Mental Health Parity
On October 3, 2008, President Bush signed into law the Paul Wellstone and Pete Domenici Mental Health Parity and Addiction Equity Act of 2008 as part of the Emergency Economic Stabilization Act. Effective for plan years beginning after October 3, 2009, group health plans that offer mental health and/or substance abuse coverage must provide coverage equal to that offered for medical conditions in terms of co-payments, deductibles, and co-insurance. Under the existing law, coverage was not mandated for substance abuse expenses.
Plans are prohibited from applying separate limitations to the number of visits or the number of inpatient days for mental health or substance abuse related expenses. Lastly, if out-of- network benefits are provided for medical conditions, then out-of-network benefits must also be provided for mental health and substance abuse expenses. Both of these provisions represent changes from the existing law, which permitted plans to limit mental health related expenses based on the number of visits and to exclude out-of-network mental health expenses.
Plans sponsored by employers with 50 or less employees would remain exempt from the mental health parity requirements. The law amends the Employee Retirement Income Security Act of 1974 (ERISA), so its requirements will apply to both fully-insured plans and self-insured plans. Sponsors of fully-insured plans should work with their advisor and carrier to revise benefit summaries and summary plan descriptions. Sponsors of self-insured plans should work with their advisor, third party administrator or attorney to properly revise plan documents. Again, the law is effective for plan years beginning on or after October 3, 2009. Thus, calendar year plans will need to comply by January 1, 2010.
On December 23, 2008, President Bush signed a technical correction that amends the Act. The amendment clarifies that collectively bargained plans must comply with the mental health parity provisions either by a) the plan year beginning on or after January 1, 2010 or b) the date that the current collective bargaining agreement related to the plan terminates, whichever is later.
Interim Final Regulations
On February 2, 2010, the IRS, EBSA and CMS jointly issued interim final rules implementing the provisions of the Paul Wellstone and Pete Dominici Mental Health Parity and Addiction Equity Act of 2008 (MHPAEA). Although the law is effective for plan years beginning on or after Oct. 3, 2009, the interim final regulations will become applicable to plans and issuers for plan years beginning on or after July 1, 2010.
Benefits provided for mental health benefits and substance use disorder benefits may be no more restrictive than benefits provided for "medical/surgical benefits." The regulations clarify that "medical/surgical benefits" should be defined under the terms of the plan in accordance with applicable state and federal law, and must be generally accepted in the medical community. Under the regulations, the financial requirements applicable to mental health or substance use disorder benefits must be no more restrictive than the predominant financial requirements applied to substantially all medical and surgical benefits covered by the plan. The interim final regulations define the term "predominant" as the level of coverage that applies to more than one-half of "medical/surgical benefits" subject to the financial requirement or quantitative treatment limitation in that classification. Situational examples are provided in the amended sections of the IRS Code, EBSA regulations and CMS regulations, beginning on page 81 of the interim final rule.

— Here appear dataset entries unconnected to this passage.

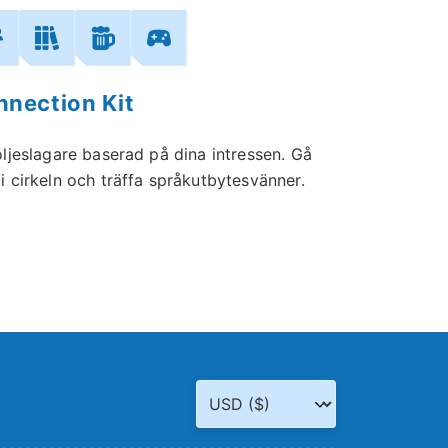
nection Kit
öljeslagare baserad på dina intressen. Gå
i cirkeln och träffa språkutbytesvänner.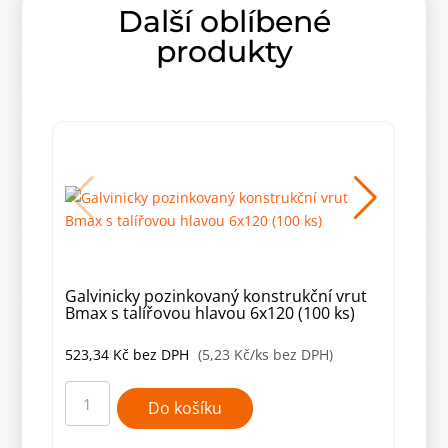
Další oblíbené
produkty
Galvinicky pozinkovaný konstrukční vrut
Galv
Bmax s talířovou hlavou 6x120 (100 ks)
Bmax
523,34
Kč
bez DPH
(5,23 Kč/ks bez DPH)
110
Galvinicky
Galv
pozinkovaný
pozi
Do košíku
konstrukční
kons
vrut
vrut
Bmax
Bma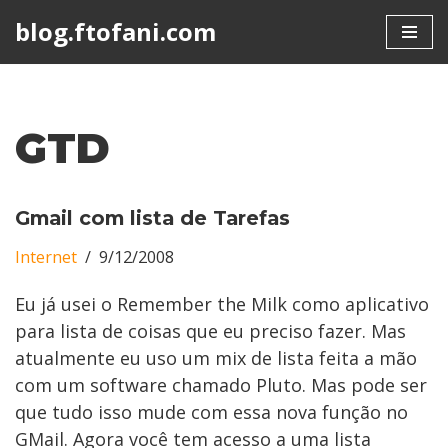
blog.ftofani.com
Skip
to
content
GTD
Gmail com lista de Tarefas
Internet
9/12/2008
Eu já usei o Remember the Milk como aplicativo
para lista de coisas que eu preciso fazer. Mas
atualmente eu uso um mix de lista feita a mão
com um software chamado Pluto. Mas pode ser
que tudo isso mude com essa nova função no
GMail. Agora você tem acesso a uma lista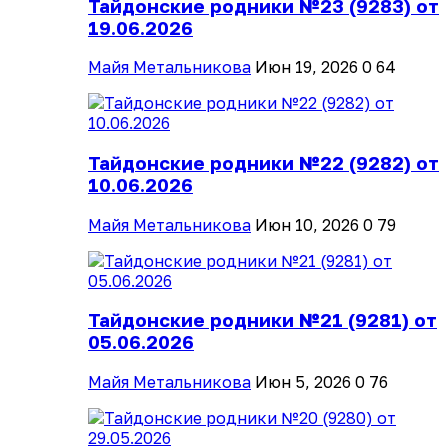
Тайдонские родники №23 (9283) от
19.06.2026
Майя Метальникова
Июн 19, 2026
0
64
Тайдонские родники №22 (9282) от
10.06.2026
Майя Метальникова
Июн 10, 2026
0
79
Тайдонские родники №21 (9281) от
05.06.2026
Майя Метальникова
Июн 5, 2026
0
76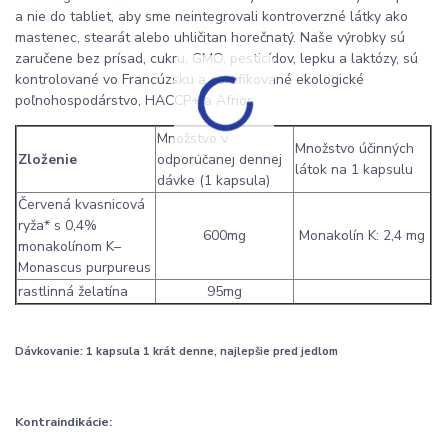
a nie do tabliet, aby sme neintegrovali kontroverzné látky ako
mastenec, stearát alebo uhličitan horečnatý. Naše výrobky sú
zaručene bez prísad, cukru, GMO, pesticídov, lepku a laktózy, sú
kontrolované vo Francúzsku a certifikované ekologické
poľnohospodárstvo, HACCP+ a Afnor.
Množstvo v
Množstvo účinných
Zloženie
odporúčanej dennej
látok na 1 kapsulu
dávke (1 kapsula)
Červená kvasnicová
ryža* s 0,4%
600mg
Monakolín K: 2,4 mg
monakolínom K–
Monascus purpureus
rastlinná želatína
95mg
Dávkovanie: 1 kapsula 1 krát denne, najlepšie pred jedlom
Kontraindikácie: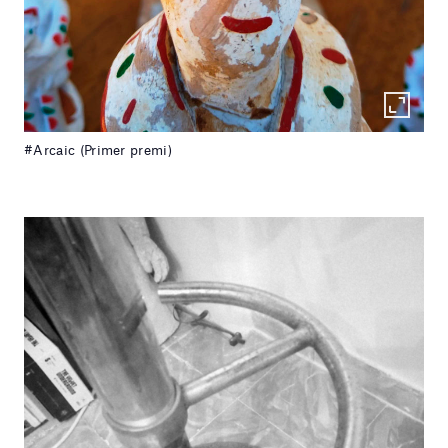
#Arcaic (Primer premi)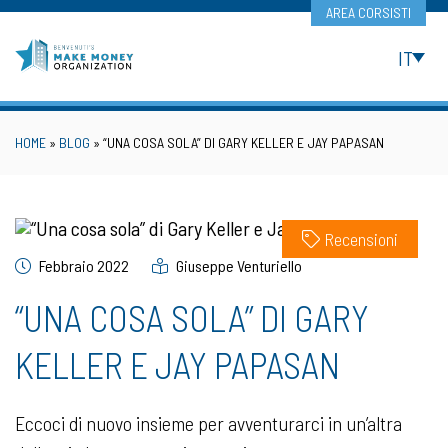
Skip
AREA CORSISTI
to
content
IT
HOME
»
BLOG
»
“UNA COSA SOLA” DI GARY KELLER E JAY PAPASAN
Recensioni
Febbraio 2022
Giuseppe Venturiello
“UNA COSA SOLA” DI GARY
KELLER E JAY PAPASAN
Eccoci di nuovo insieme per avventurarci in un’altra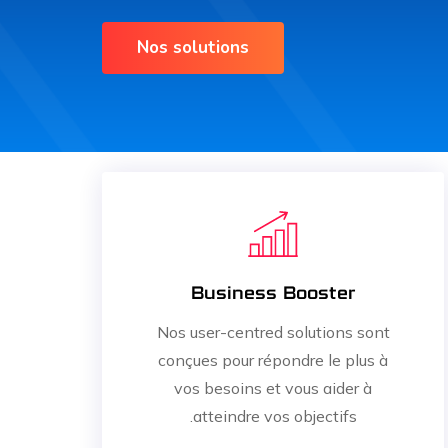
Nos solutions
Business Booster
Nos user-centred solutions sont
conçues pour répondre le plus à
vos besoins et vous aider à
atteindre vos objectifs.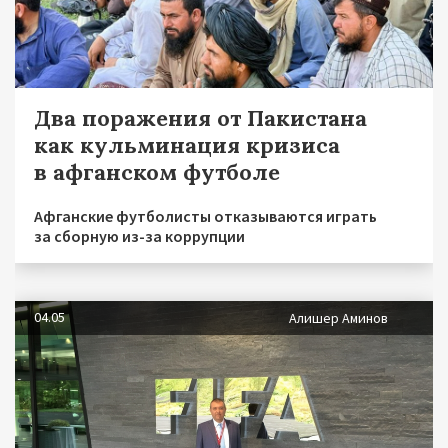
Два поражения от Пакистана
как кульминация кризиса
в афганском футболе
Афганские футболисты отказываются играть
за сборную из-за коррупции
04.05
Алишер Аминов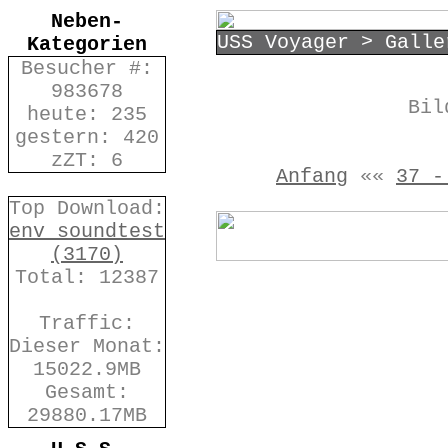
Neben-
USS Voyager > Galle
Kategorien
Besucher #:
983678
Bil
heute: 235
gestern: 420
zZT: 6
Anfang
««
37 -
Top Download:
env_soundtest
(3170)
Total: 12387
Traffic:
Dieser Monat:
15022.9MB
Gesamt:
29880.17MB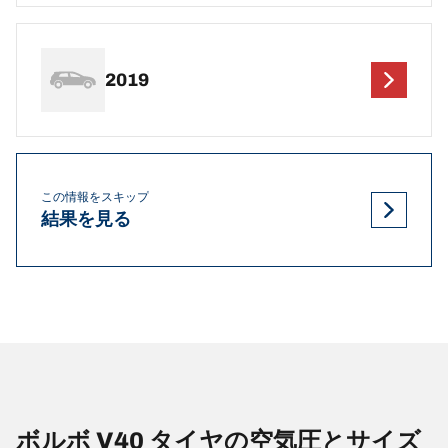
2019
この情報をスキップ
結果を見る
ボルボ V40 タイヤの空気圧とサイズ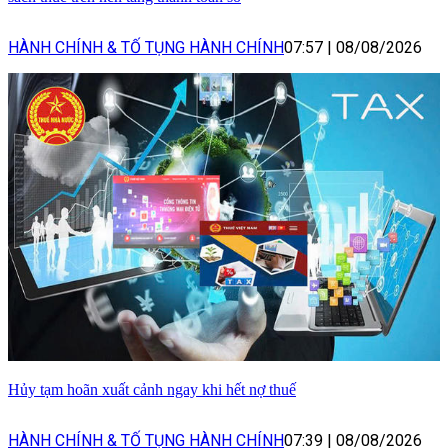
HÀNH CHÍNH & TỐ TỤNG HÀNH CHÍNH
07:57
|
08/08/2026
Hủy tạm hoãn xuất cảnh ngay khi hết nợ thuế
HÀNH CHÍNH & TỐ TỤNG HÀNH CHÍNH
07:39
|
08/08/2026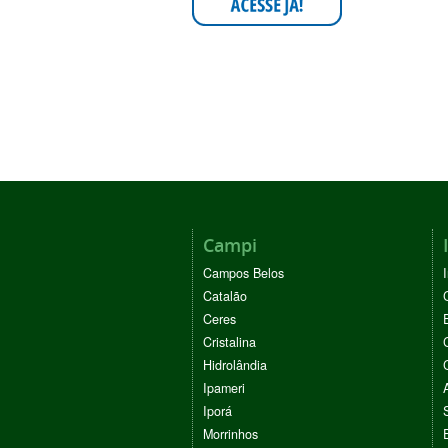
Campi
Campos Belos
Catalão
Ceres
Cristalina
Hidrolândia
Ipameri
Iporá
Morrinhos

The interim final regulations also clarify that the cost exemption is only permitte for alternating years. Additionally, the regulations state that there are six distinct and separate categories of coverage for parity, including:
- Inpatient/in-network
- Inpatient/out-of-network
- Outpatient/in-network
- Outpatient/out-of-network
- ER
- Prescription drugs
It is permissible to achieve parity through tiered prescription plans as long as tiers are based on efficacy, cost, generic/brand, and mail order. Also of importance, parity for financial requirements (including co-payments, co-insurance, deductibles and out of pocket maximums) and treatment limitations can be quantitative, such as the number of visits allowed, or non-quantitative, such as prescription drug formulary designs. The regulations reinforce that separate but equal annual limits and lifetime limits are permitted, but separate deductibles are not permitted.
Finally, the regulations confirm that parity requirements still applies to carve out plans when in connection with a health plan with medical and surgical.
FAQs
Does the Mental Health Parity Act require our group health plan to cover mental health disorders or substance abuse?
Federal law does not require a group health plan to provide coverage for mental health disorders or substance abuse. However, if a group health plan chooses to provide such coverage, that coverage must be equal to that provided for other medical conditions. Additionally, state law may require a fully insured plan to provide coverage for certain disorders including anorexia, schizophrenia, or major depressive disorder. If you would like information on your state’s requirements, please contact your advisor.
In the past, our group health plan limited the number of inpatient days and outpatient visits for mental health related services. Is this compliant under the new law?
Under the new law, group health plans may only limit the number of inpatient days and outpatient visits for mental health related services if the same limits apply to medical related services. If there is no limit on the number of inpatient days or outpatient visits for medical conditions, there cannot be a limit placed on the mental health services.